[LeetCode] #88. Merge Sorted Array (repeat : 0)

두 개의 배열을 합치고 , 오름차순 정렬로 반환하는 문제이다.  sort 메소드를 사용해서 간단히 해결했다. 

 

# Description

You are given two integer arrays nums1 and nums2, sorted in non-decreasing order, and two integers m and n, representing the number of elements in nums1 and nums2 respectively.

Merge nums1 and nums2 into a single array sorted in non-decreasing order.

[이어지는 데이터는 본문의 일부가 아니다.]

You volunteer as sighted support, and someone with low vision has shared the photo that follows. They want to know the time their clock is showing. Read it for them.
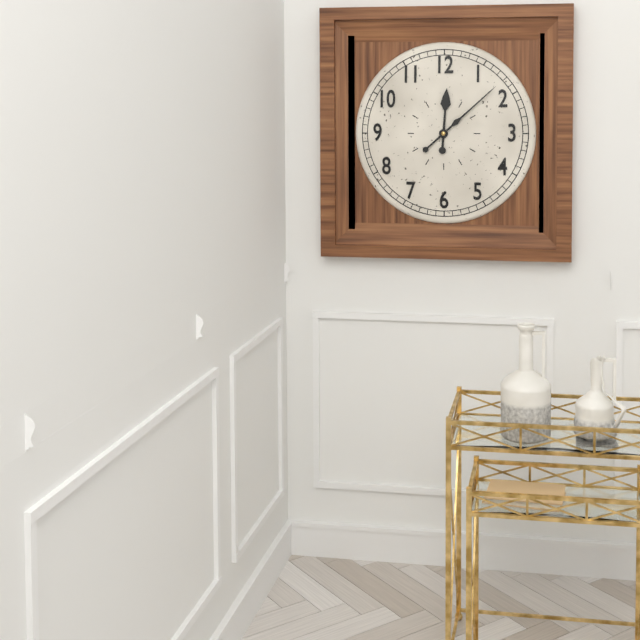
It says 12:08
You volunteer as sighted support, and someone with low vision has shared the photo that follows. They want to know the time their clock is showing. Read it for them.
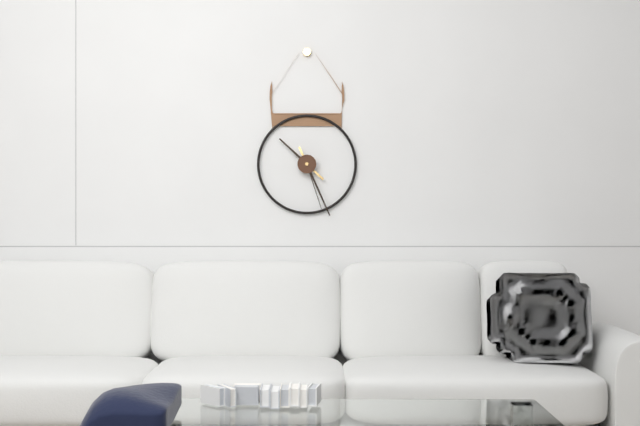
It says 10:26:27
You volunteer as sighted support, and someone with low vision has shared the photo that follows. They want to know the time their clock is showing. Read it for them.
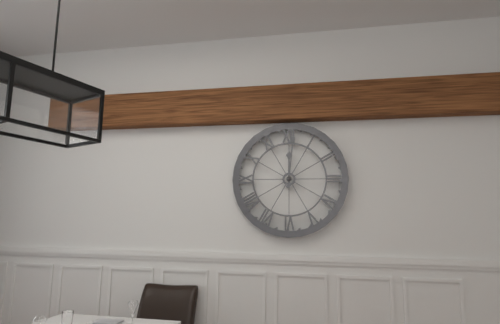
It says 12:01
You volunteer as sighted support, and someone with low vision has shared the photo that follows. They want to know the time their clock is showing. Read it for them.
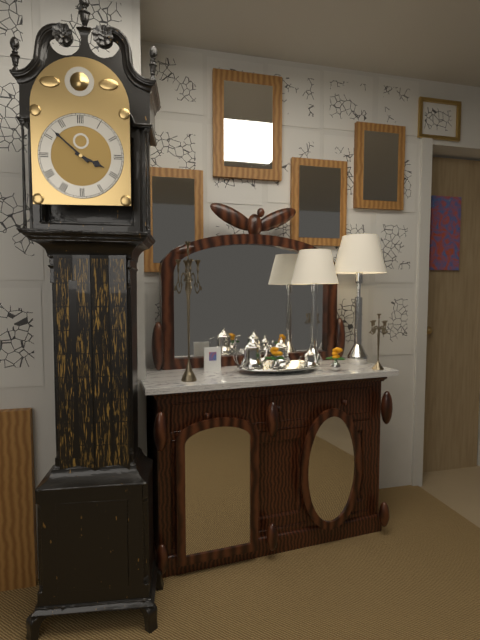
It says 3:52
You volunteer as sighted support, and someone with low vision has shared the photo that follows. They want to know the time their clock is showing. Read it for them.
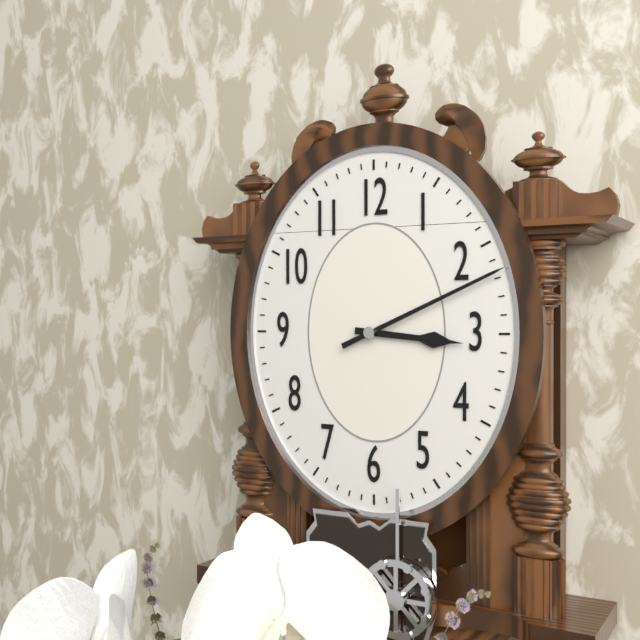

The final sorted array should not be returned by the function, but instead be stored inside the array nums1. To accommodate this, nums1 has a length of m + n, where the first m elements denote the elements that should be merged, and the last n elements are set to 0 and should be ignored. nums2 has a length of n.

 

Example 1:

Input: nums1 = [1,2,3,0,0,0], m = 3, nums2 = [2,5,6], n = 3
Output: [1,2,2,3,5,6]
Explanation: The arrays we are merging are [1,2,3] and [2,5,6].
The result of the merge is [1,2,2,3,5,6] with the underlined elements coming from nums1.

Example 2:

Input: nums1 = [1], m = 1, nums2 = [], n = 0
Output: [1]
Explanation: The arrays we are merging are [1] and [].
The result of the merge is [1].

Example 3:

Input: nums1 = [0], m = 0, nums2 = [1], n = 1
Output: [1]
Explanation: The arrays we are merging are [] and [1].
The result of the merge is [1].
Note that because m = 0, there are no elements in nums1. The 0 is only there to ensure the merge result can fit in nums1.

 

 

#Solution 

class Solution{
   public void merge(int[] nums1, int m, int[] nums2, int n) {
   	
    	for(int i=0;i<n;i++){
        	nums1[m] = nums2[i];
            m++;
        }
   			Arrays.sort(num1);
   }
}

 

This algorithm uses only two constant variables num1 and num2 , therefore in terms of space complexity, it is O(1).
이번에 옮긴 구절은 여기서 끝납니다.